# Exercise instructions:
Output all the data exactly. Pictures do not belong in the copy.

[Front-end code edit data]
###

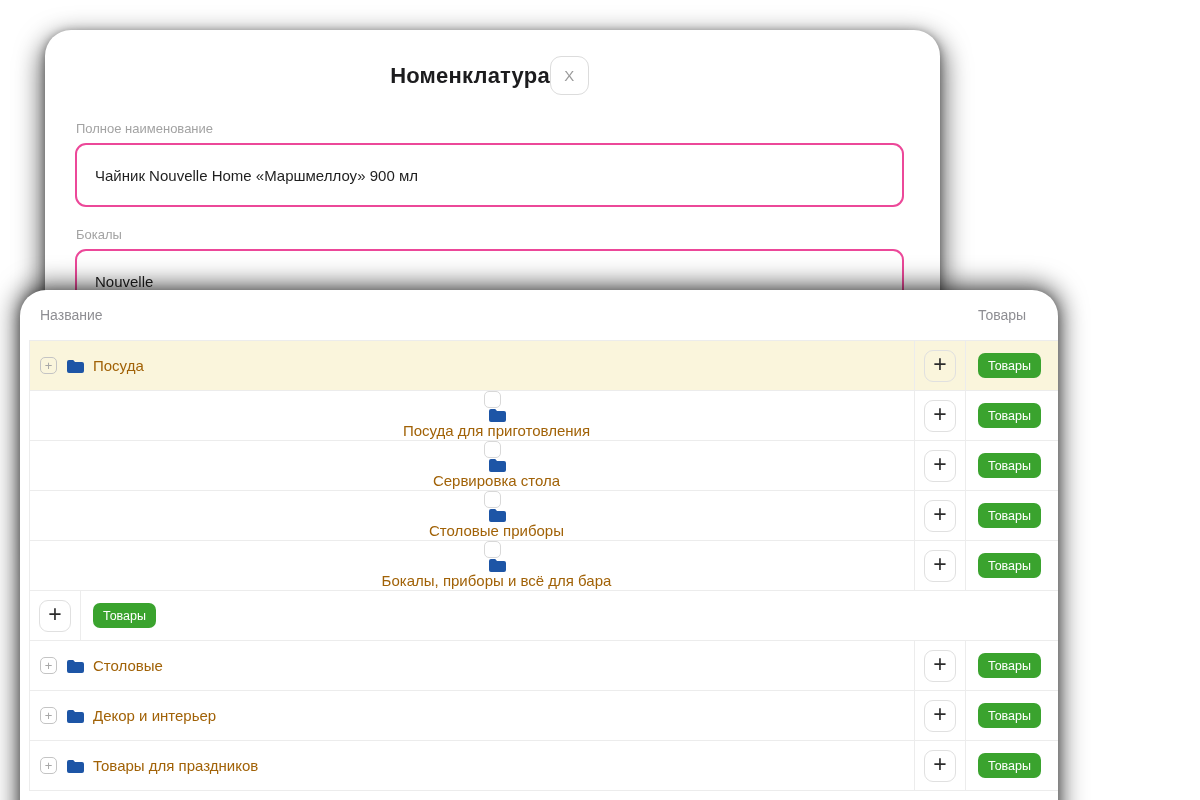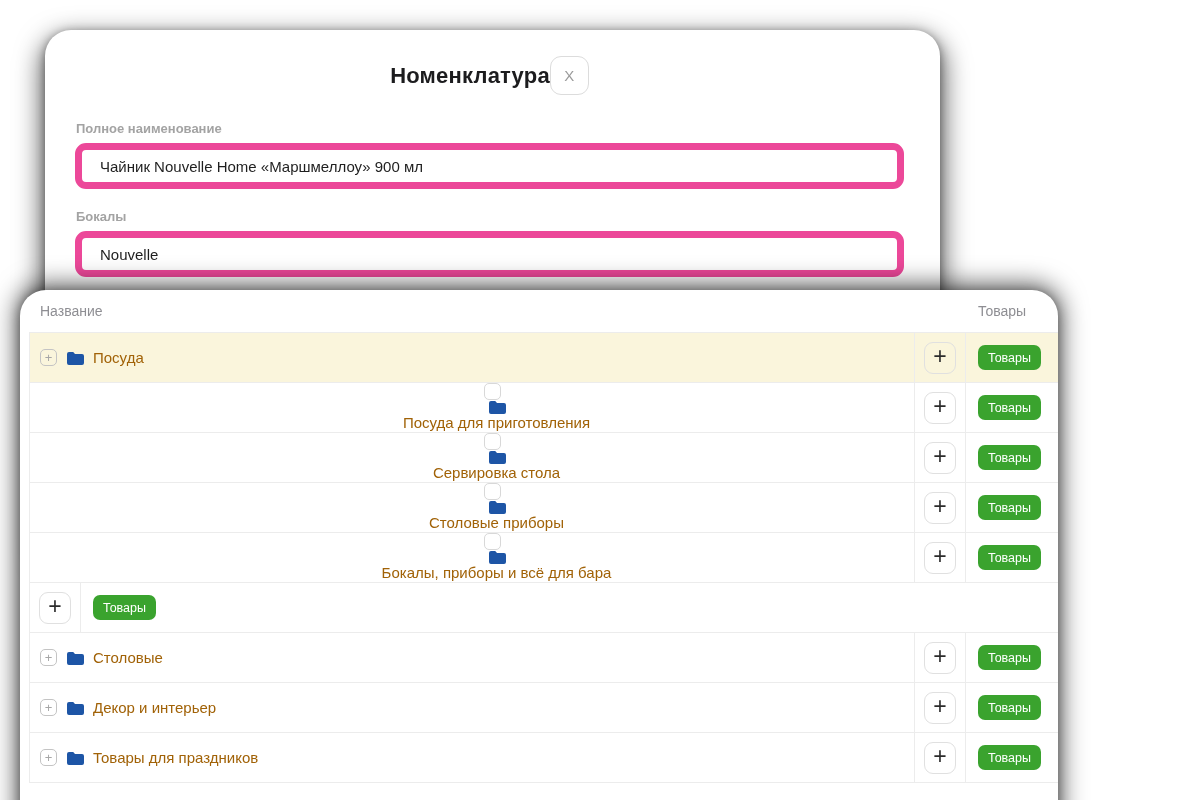--- a/index.html
+++ b/index.html
@@ -33,43 +33,43 @@
     width: 39px; height: 39px;
     border: 1px solid #dcdcdc; border-radius: 11px;
     background: #ffffff;
     color: #9b9b9b; font-size: 15px; font-family: "Liberation Sans", sans-serif;
     display: flex; align-items: center; justify-content: center;
     cursor: pointer;
   }
   .field { margin-bottom: 20px; }
   .field-label {
     font-size: 13px; color: #a3a3a3;
-    margin-bottom: 7px; padding-left: 1px; font-weight: bold;
+    margin-bottom: 7px; padding-left: 1px;
   }
   .text-input {
-    width: 100%; height: 46px;
-    border: 7px solid #ec4899; border-radius: 11px;
+    width: 100%; height: 64px;
+    border: 2px solid #ec4899; border-radius: 11px;
     background: #fff;
     padding: 0 18px;
     font-size: 15px; color: #1f1f1f;
     font-family: "Liberation Sans", sans-serif;
     outline: none;
   }
 
   
   .panel {
     position: absolute;
     left: 20px; top: 290px;
     width: 1038px; height: 540px;
     background: #ffffff;
     border-radius: 26px 26px 0 0;
     box-shadow: 0 -2px 24px 4px rgba(0,0,0,0.6), 0 2px 12px rgba(0,0,0,0.4);
   }
   .tbl-header {
-    display: flex; height: 42px; align-items: center;
+    display: flex; height: 50px; align-items: center;
   }
   .tbl-header .h-name { flex: 1; padding-left: 20px; }
   .tbl-header .h-plus { width: 51px; }
   .tbl-header .h-products { width: 92px; padding-left: 12px; }
   .tbl-header span { font-size: 14px; color: #8e8e93; }
 
   .tbl-body {
     margin-left: 9px;
     border-left: 1px solid #ececec;
     border-top: 1px solid #ececec;

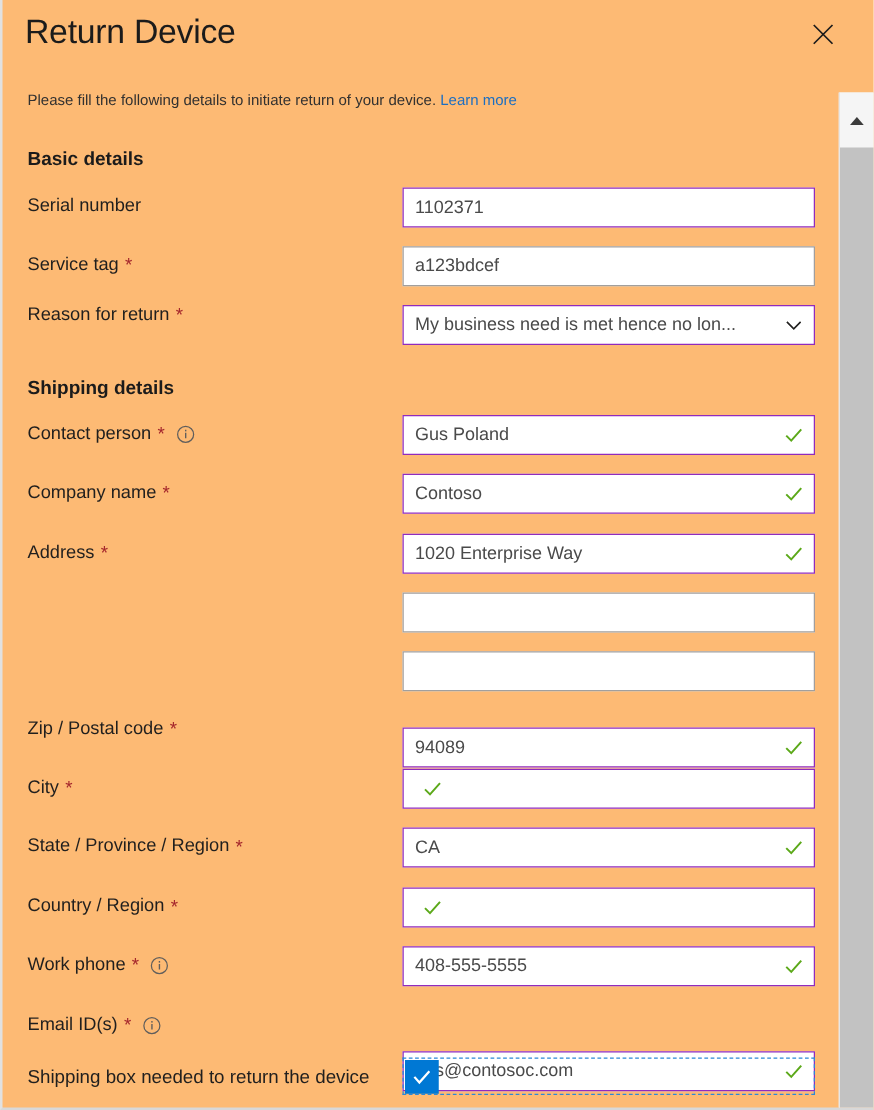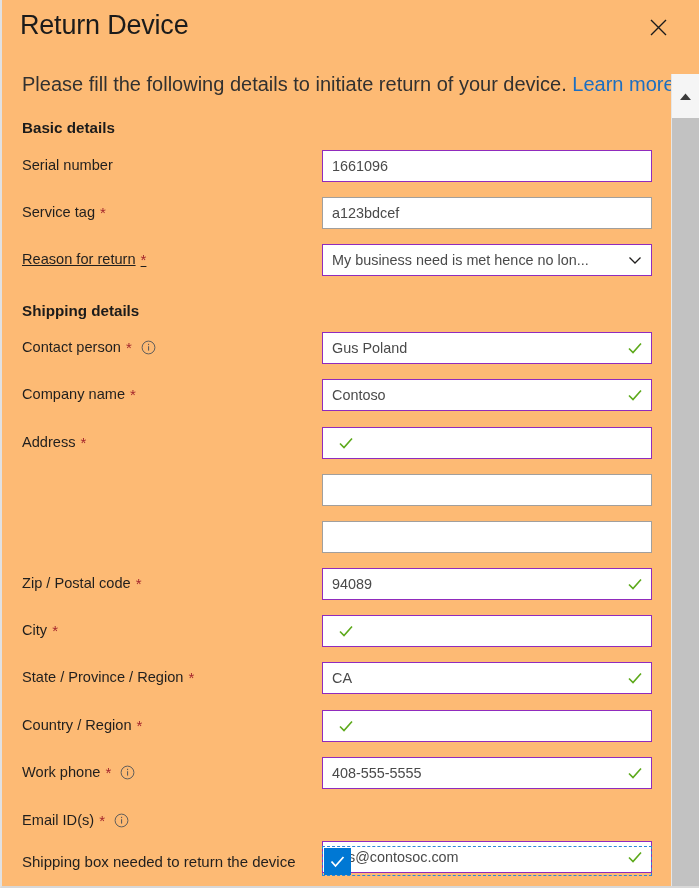--- a/index.html
+++ b/index.html
@@ -46,21 +46,21 @@
     cursor: pointer;
     background: transparent;
     border: none;
   }
   #close-button svg { display: block; }
 
   
   #intro {
     position: absolute;
     left: 20px; top: 73px;
-    font-size: 20px;
+    font-size: 12px;
     color: #323130;
     white-space: nowrap;
   }
   #intro-link {
     color: #1b6ec2;
     text-decoration: none;
     cursor: pointer;
   }
 
   
@@ -228,36 +228,36 @@
 
   <div id="form-body">
 
     <div class="section-heading" style="top:9px;">Basic details</div>
 
     <div class="row" style="top:40px;">
       <div class="field-label" style="top:7px;">
         <span>Serial number</span>
       </div>
       <div class="control accent" style="top:0px;">
-        <span class="value">1661096</span>
+        <span class="value">1102371</span>
       </div>
     </div>
 
     <div class="row" style="top:87px;">
       <div class="field-label" style="top:7px;">
         <span>Service tag</span>
         <span class="req-star">*</span>
       </div>
       <div class="control" style="top:0px;">
         <span class="value">a123bdcef</span>
       </div>
     </div>
 
     <div class="row" style="top:134px;">
-      <div class="field-label" style="top:7px;text-decoration:underline;">
+      <div class="field-label" style="top:0;">
         <span>Reason for return</span>
         <span class="req-star">*</span>
       </div>
       <div class="control accent" style="top:0px;">
         <span class="value">My business need is met hence no lon...</span>
         <span class="chevron">
           <svg width="16" height="16" viewBox="0 0 16 16">
             <path d="M2.5 5.5 L8 11 L13.5 5.5" stroke="#201f1e" stroke-width="1.3" fill="none"></path>
           </svg>
         </span>
@@ -302,20 +302,21 @@
         </span>
       </div>
     </div>
 
     <div class="row" style="top:317px;">
       <div class="field-label" style="top:7px;">
         <span>Address</span>
         <span class="req-star">*</span>
       </div>
       <div class="control accent" style="top:0px;">
+        <span class="value">1020 Enterprise Way</span>
         <span class="check-mark">
           <svg width="16" height="16" viewBox="0 0 16 16">
             <path d="M2 8.5 L6 12.5 L14 3.5" stroke="#5ca91a" stroke-width="1.6" fill="none"></path>
           </svg>
         </span>
       </div>
     </div>
 
     <div class="row" style="top:364px;">
       <div class="control" style="top:0px;">
@@ -327,21 +328,21 @@
       <div class="control" style="top:0px;">
         <span class="value empty"></span>
       </div>
     </div>
 
     <div class="row" style="top:458px;">
       <div class="field-label" style="top:7px;">
         <span>Zip / Postal code</span>
         <span class="req-star">*</span>
       </div>
-      <div class="control accent" style="top:0px;gap:47px;">
+      <div class="control accent" style="top:14px;gap:47px;">
         <span class="value">94089</span>
         <span class="check-mark">
           <svg width="16" height="16" viewBox="0 0 16 16">
             <path d="M2 8.5 L6 12.5 L14 3.5" stroke="#5ca91a" stroke-width="1.6" fill="none"></path>
           </svg>
         </span>
       </div>
     </div>
 
     <div class="row" style="top:505px;">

###

# Reply:
--- a/index.html
+++ b/index.html
@@ -33,43 +33,43 @@
     width: 39px; height: 39px;
     border: 1px solid #dcdcdc; border-radius: 11px;
     background: #ffffff;
     color: #9b9b9b; font-size: 15px; font-family: "Liberation Sans", sans-serif;
     display: flex; align-items: center; justify-content: center;
     cursor: pointer;
   }
   .field { margin-bottom: 20px; }
   .field-label {
     font-size: 13px; color: #a3a3a3;
-    margin-bottom: 7px; padding-left: 1px; font-weight: bold;
+    margin-bottom: 7px; padding-left: 1px;
   }
   .text-input {
-    width: 100%; height: 46px;
-    border: 7px solid #ec4899; border-radius: 11px;
+    width: 100%; height: 64px;
+    border: 2px solid #ec4899; border-radius: 11px;
     background: #fff;
     padding: 0 18px;
     font-size: 15px; color: #1f1f1f;
     font-family: "Liberation Sans", sans-serif;
     outline: none;
   }
 
   
   .panel {
     position: absolute;
     left: 20px; top: 290px;
     width: 1038px; height: 540px;
     background: #ffffff;
     border-radius: 26px 26px 0 0;
     box-shadow: 0 -2px 24px 4px rgba(0,0,0,0.6), 0 2px 12px rgba(0,0,0,0.4);
   }
   .tbl-header {
-    display: flex; height: 42px; align-items: center;
+    display: flex; height: 50px; align-items: center;
   }
   .tbl-header .h-name { flex: 1; padding-left: 20px; }
   .tbl-header .h-plus { width: 51px; }
   .tbl-header .h-products { width: 92px; padding-left: 12px; }
   .tbl-header span { font-size: 14px; color: #8e8e93; }
 
   .tbl-body {
     margin-left: 9px;
     border-left: 1px solid #ececec;
     border-top: 1px solid #ececec;

--- a/index.html
+++ b/index.html
@@ -46,21 +46,21 @@
     cursor: pointer;
     background: transparent;
     border: none;
   }
   #close-button svg { display: block; }
 
   
   #intro {
     position: absolute;
     left: 20px; top: 73px;
-    font-size: 20px;
+    font-size: 12px;
     color: #323130;
     white-space: nowrap;
   }
   #intro-link {
     color: #1b6ec2;
     text-decoration: none;
     cursor: pointer;
   }
 
   
@@ -228,36 +228,36 @@
 
   <div id="form-body">
 
     <div class="section-heading" style="top:9px;">Basic details</div>
 
     <div class="row" style="top:40px;">
       <div class="field-label" style="top:7px;">
         <span>Serial number</span>
       </div>
       <div class="control accent" style="top:0px;">
-        <span class="value">1661096</span>
+        <span class="value">1102371</span>
       </div>
     </div>
 
     <div class="row" style="top:87px;">
       <div class="field-label" style="top:7px;">
         <span>Service tag</span>
         <span class="req-star">*</span>
       </div>
       <div class="control" style="top:0px;">
         <span class="value">a123bdcef</span>
       </div>
     </div>
 
     <div class="row" style="top:134px;">
-      <div class="field-label" style="top:7px;text-decoration:underline;">
+      <div class="field-label" style="top:0;">
         <span>Reason for return</span>
         <span class="req-star">*</span>
       </div>
       <div class="control accent" style="top:0px;">
         <span class="value">My business need is met hence no lon...</span>
         <span class="chevron">
           <svg width="16" height="16" viewBox="0 0 16 16">
             <path d="M2.5 5.5 L8 11 L13.5 5.5" stroke="#201f1e" stroke-width="1.3" fill="none"></path>
           </svg>
         </span>
@@ -302,20 +302,21 @@
         </span>
       </div>
     </div>
 
     <div class="row" style="top:317px;">
       <div class="field-label" style="top:7px;">
         <span>Address</span>
         <span class="req-star">*</span>
       </div>
       <div class="control accent" style="top:0px;">
+        <span class="value">1020 Enterprise Way</span>
         <span class="check-mark">
           <svg width="16" height="16" viewBox="0 0 16 16">
             <path d="M2 8.5 L6 12.5 L14 3.5" stroke="#5ca91a" stroke-width="1.6" fill="none"></path>
           </svg>
         </span>
       </div>
     </div>
 
     <div class="row" style="top:364px;">
       <div class="control" style="top:0px;">
@@ -327,21 +328,21 @@
       <div class="control" style="top:0px;">
         <span class="value empty"></span>
       </div>
     </div>
 
     <div class="row" style="top:458px;">
       <div class="field-label" style="top:7px;">
         <span>Zip / Postal code</span>
         <span class="req-star">*</span>
       </div>
-      <div class="control accent" style="top:0px;gap:47px;">
+      <div class="control accent" style="top:14px;gap:47px;">
         <span class="value">94089</span>
         <span class="check-mark">
           <svg width="16" height="16" viewBox="0 0 16 16">
             <path d="M2 8.5 L6 12.5 L14 3.5" stroke="#5ca91a" stroke-width="1.6" fill="none"></path>
           </svg>
         </span>
       </div>
     </div>
 
     <div class="row" style="top:505px;">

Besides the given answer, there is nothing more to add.